== Exercise details ==
Set down, word for word, each line from the top of the data through the line that has "liver hepatocellular carcinoma"; omit every picture.

== Data block ==
—————

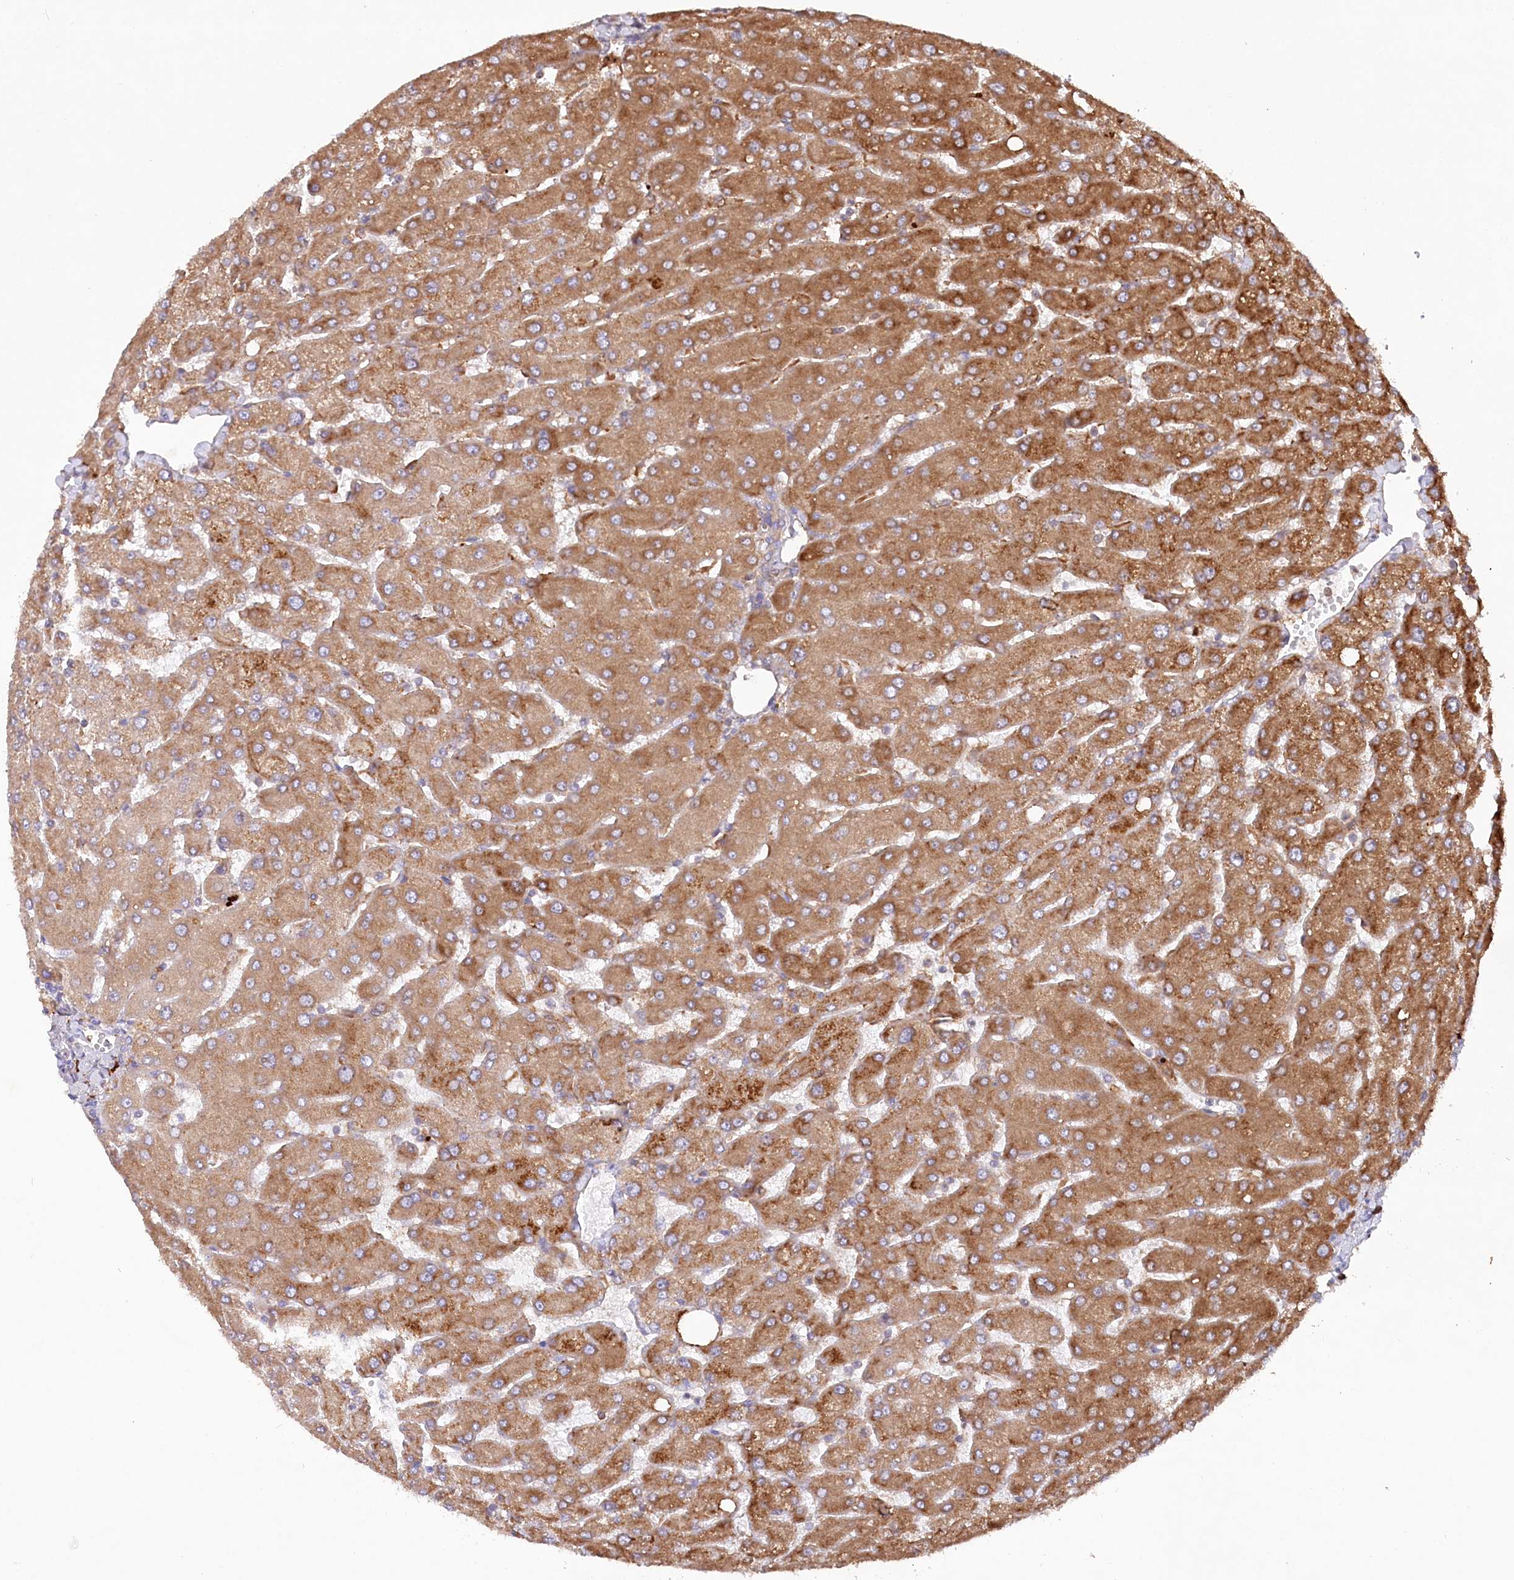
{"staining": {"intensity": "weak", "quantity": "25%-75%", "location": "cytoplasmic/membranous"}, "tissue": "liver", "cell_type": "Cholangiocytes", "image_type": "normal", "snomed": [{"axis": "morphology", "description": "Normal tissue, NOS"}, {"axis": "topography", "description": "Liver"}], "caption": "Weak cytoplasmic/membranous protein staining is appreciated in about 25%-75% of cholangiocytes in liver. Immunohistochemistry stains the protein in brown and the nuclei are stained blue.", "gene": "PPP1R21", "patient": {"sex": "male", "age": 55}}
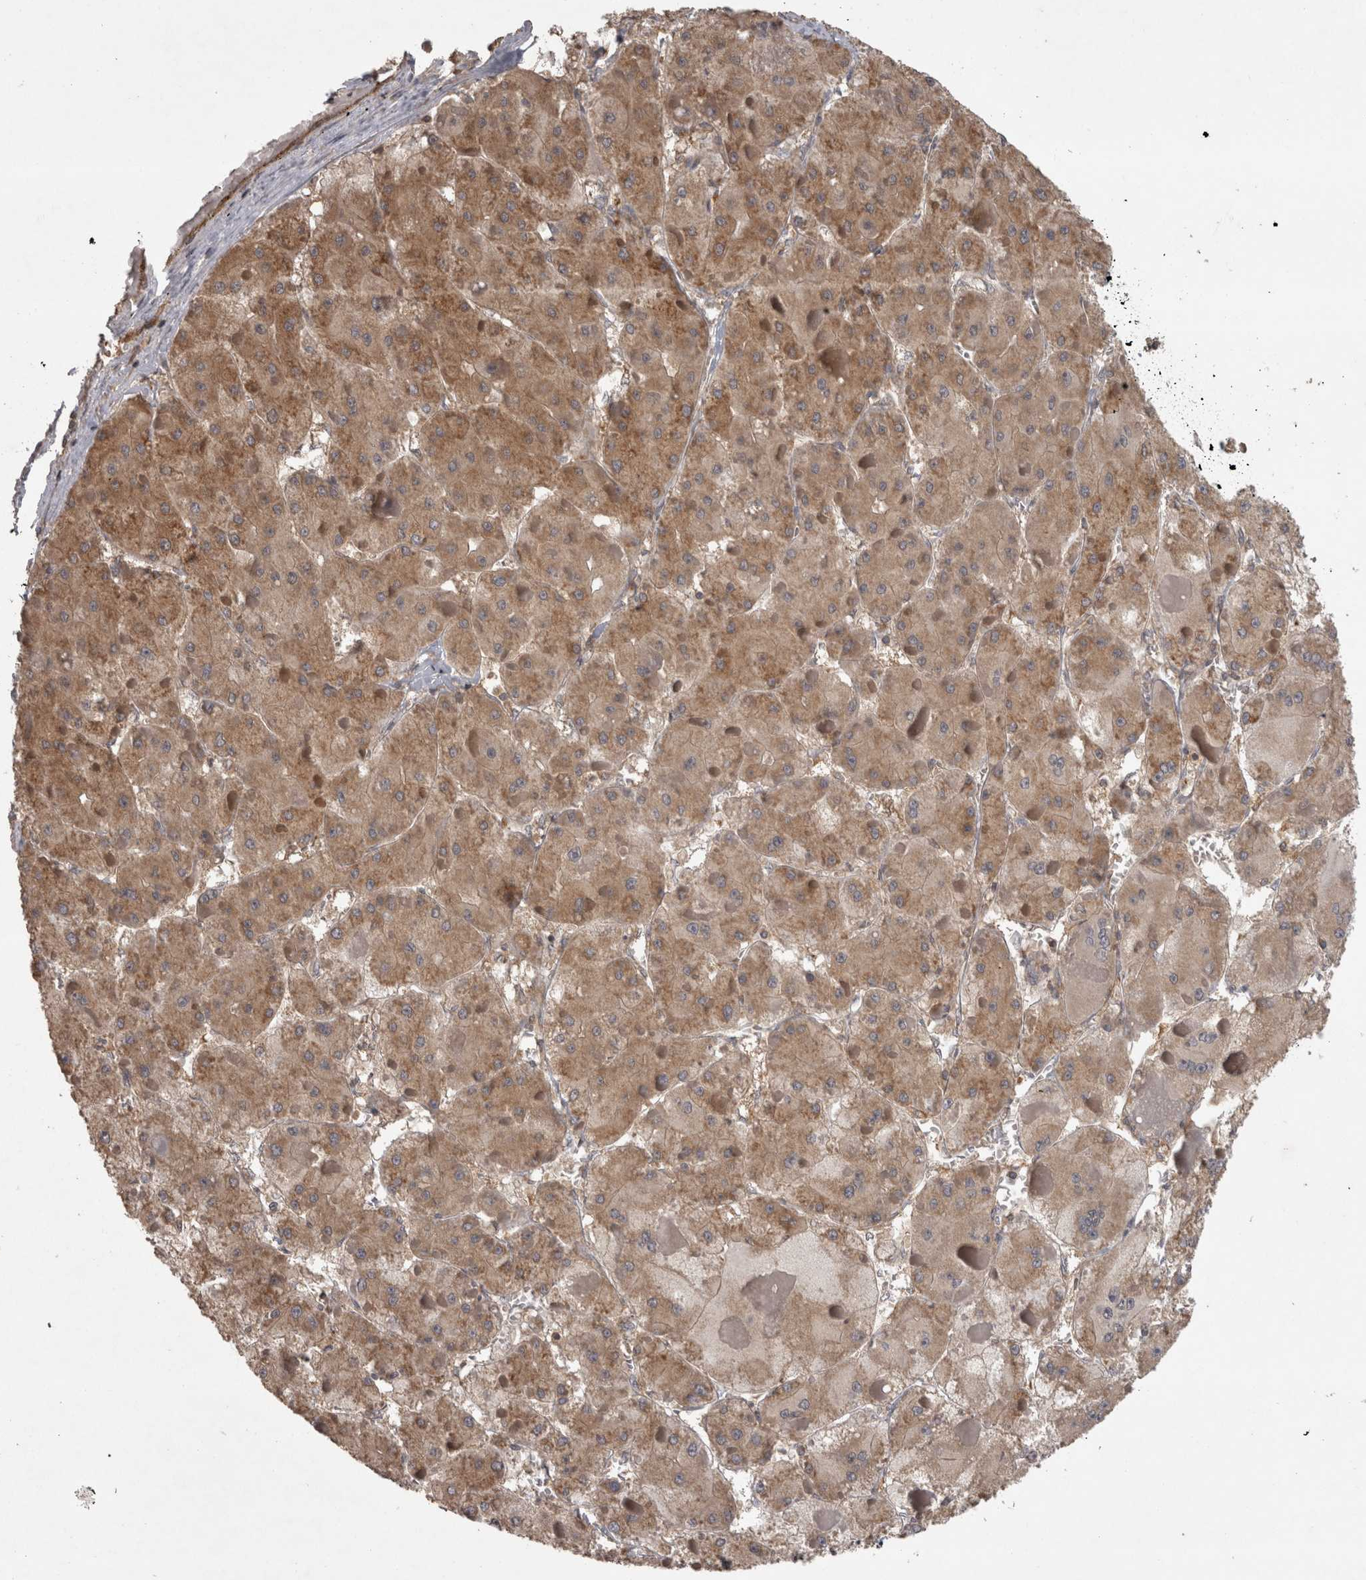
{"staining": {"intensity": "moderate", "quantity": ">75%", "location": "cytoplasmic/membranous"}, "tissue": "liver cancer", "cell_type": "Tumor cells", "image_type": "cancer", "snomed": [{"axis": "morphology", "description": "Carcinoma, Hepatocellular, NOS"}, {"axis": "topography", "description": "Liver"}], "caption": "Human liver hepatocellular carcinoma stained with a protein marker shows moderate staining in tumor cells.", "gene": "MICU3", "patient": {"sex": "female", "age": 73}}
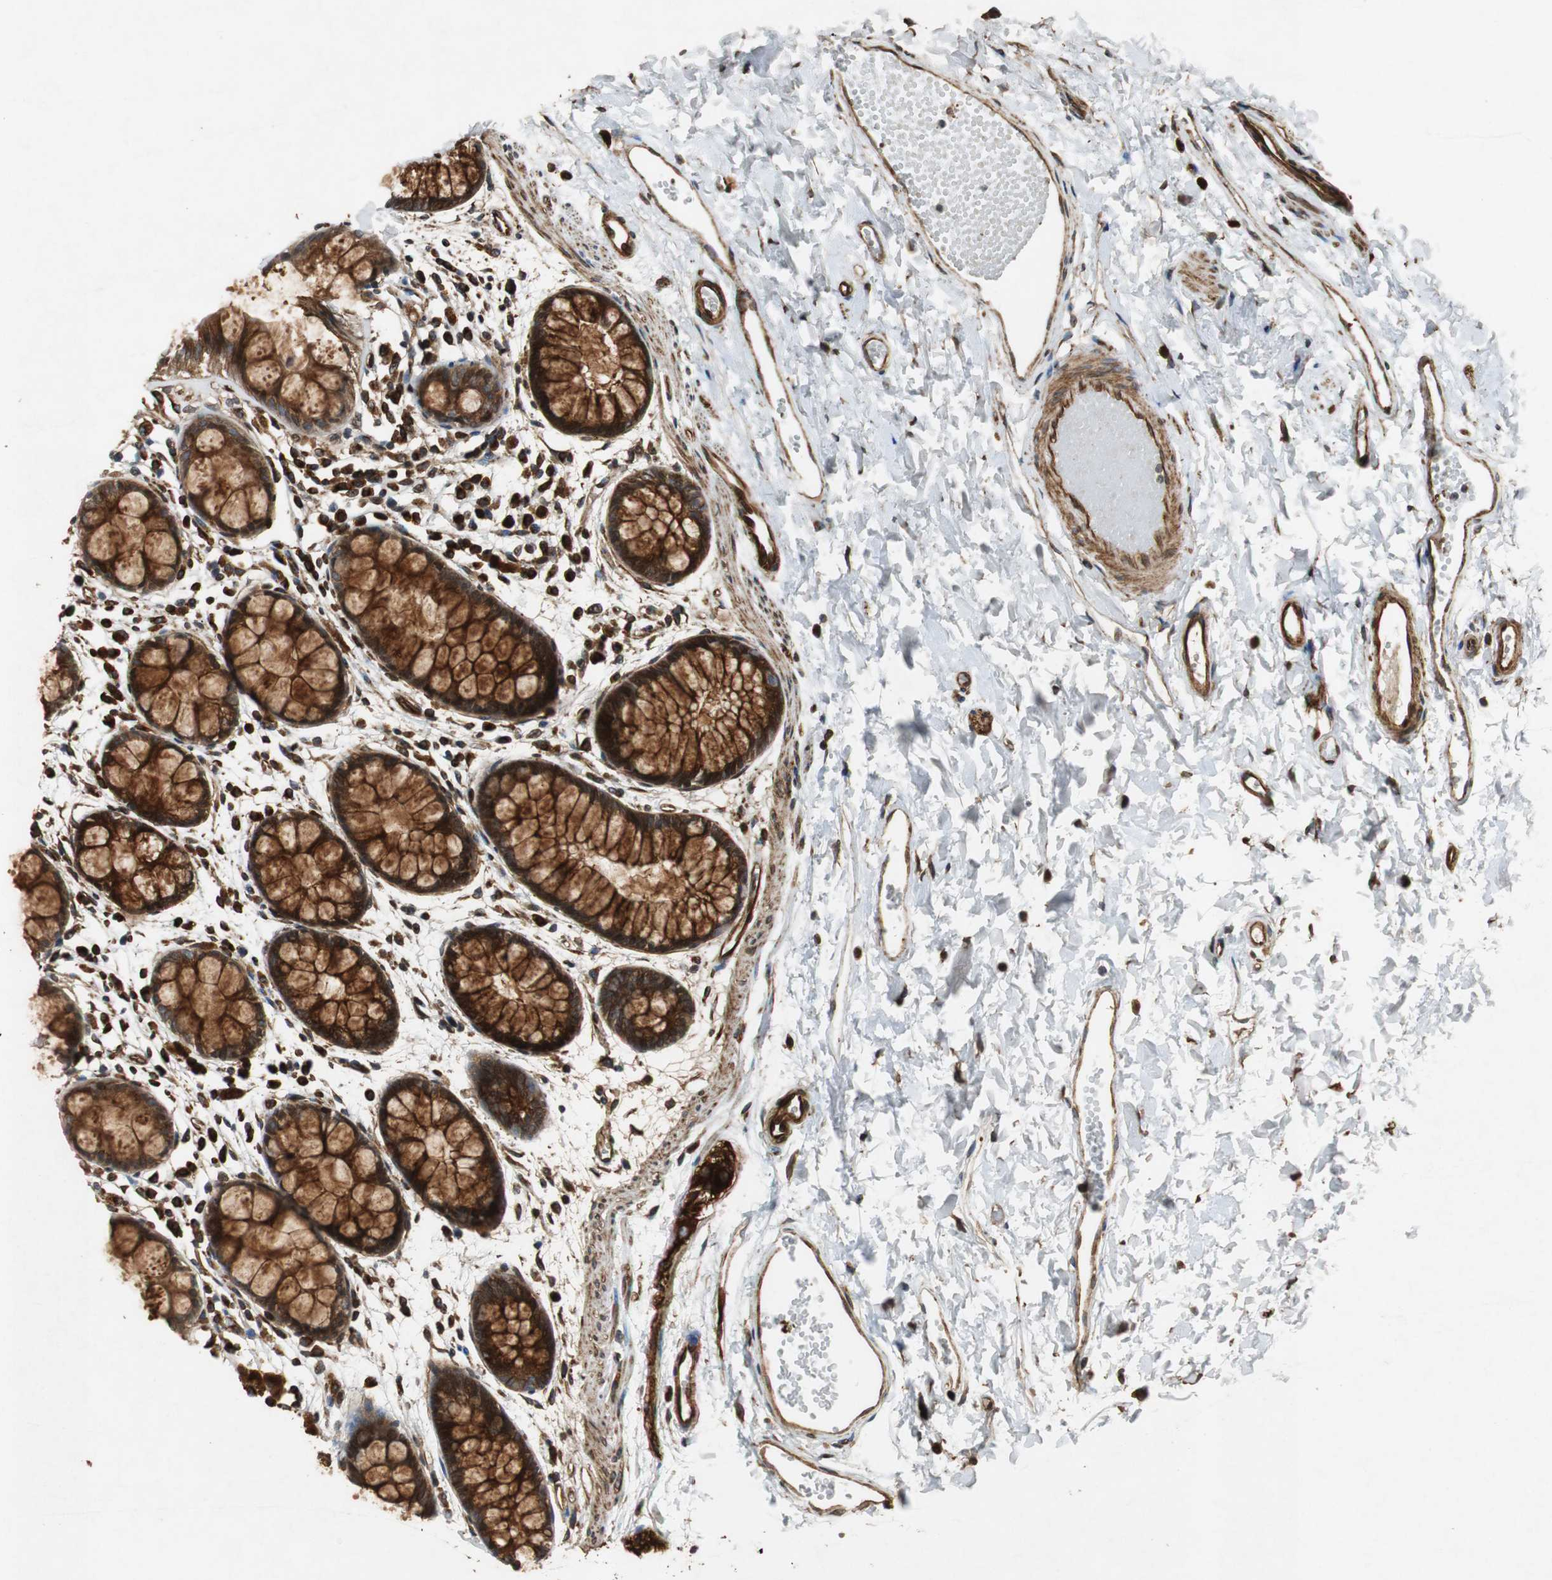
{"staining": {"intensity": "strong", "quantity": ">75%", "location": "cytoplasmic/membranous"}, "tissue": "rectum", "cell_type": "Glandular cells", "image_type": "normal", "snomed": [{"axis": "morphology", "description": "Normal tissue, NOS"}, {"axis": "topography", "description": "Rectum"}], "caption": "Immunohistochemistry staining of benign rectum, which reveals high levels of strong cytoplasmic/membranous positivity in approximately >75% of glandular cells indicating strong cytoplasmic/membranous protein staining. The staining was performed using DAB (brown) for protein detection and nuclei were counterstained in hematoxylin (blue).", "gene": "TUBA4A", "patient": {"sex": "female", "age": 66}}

—————

== Answer to this task ==
{"staining": {"intensity": "weak", "quantity": "25%-75%", "location": "cytoplasmic/membranous"}, "tissue": "liver", "cell_type": "Cholangiocytes", "image_type": "normal", "snomed": [{"axis": "morphology", "description": "Normal tissue, NOS"}, {"axis": "topography", "description": "Liver"}], "caption": "Weak cytoplasmic/membranous protein staining is appreciated in about 25%-75% of cholangiocytes in liver. Immunohistochemistry stains the protein in brown and the nuclei are stained blue.", "gene": "PPP1R21", "patient": {"sex": "male", "age": 55}}
{"staining": {"intensity": "moderate", "quantity": ">75%", "location": "cytoplasmic/membranous"}, "tissue": "liver cancer", "cell_type": "Tumor cells", "image_type": "cancer", "snomed": [{"axis": "morphology", "description": "Carcinoma, Hepatocellular, NOS"}, {"axis": "topography", "description": "Liver"}], "caption": "Human liver hepatocellular carcinoma stained with a protein marker shows moderate staining in tumor cells.", "gene": "MICU3", "patient": {"sex": "female", "age": 73}}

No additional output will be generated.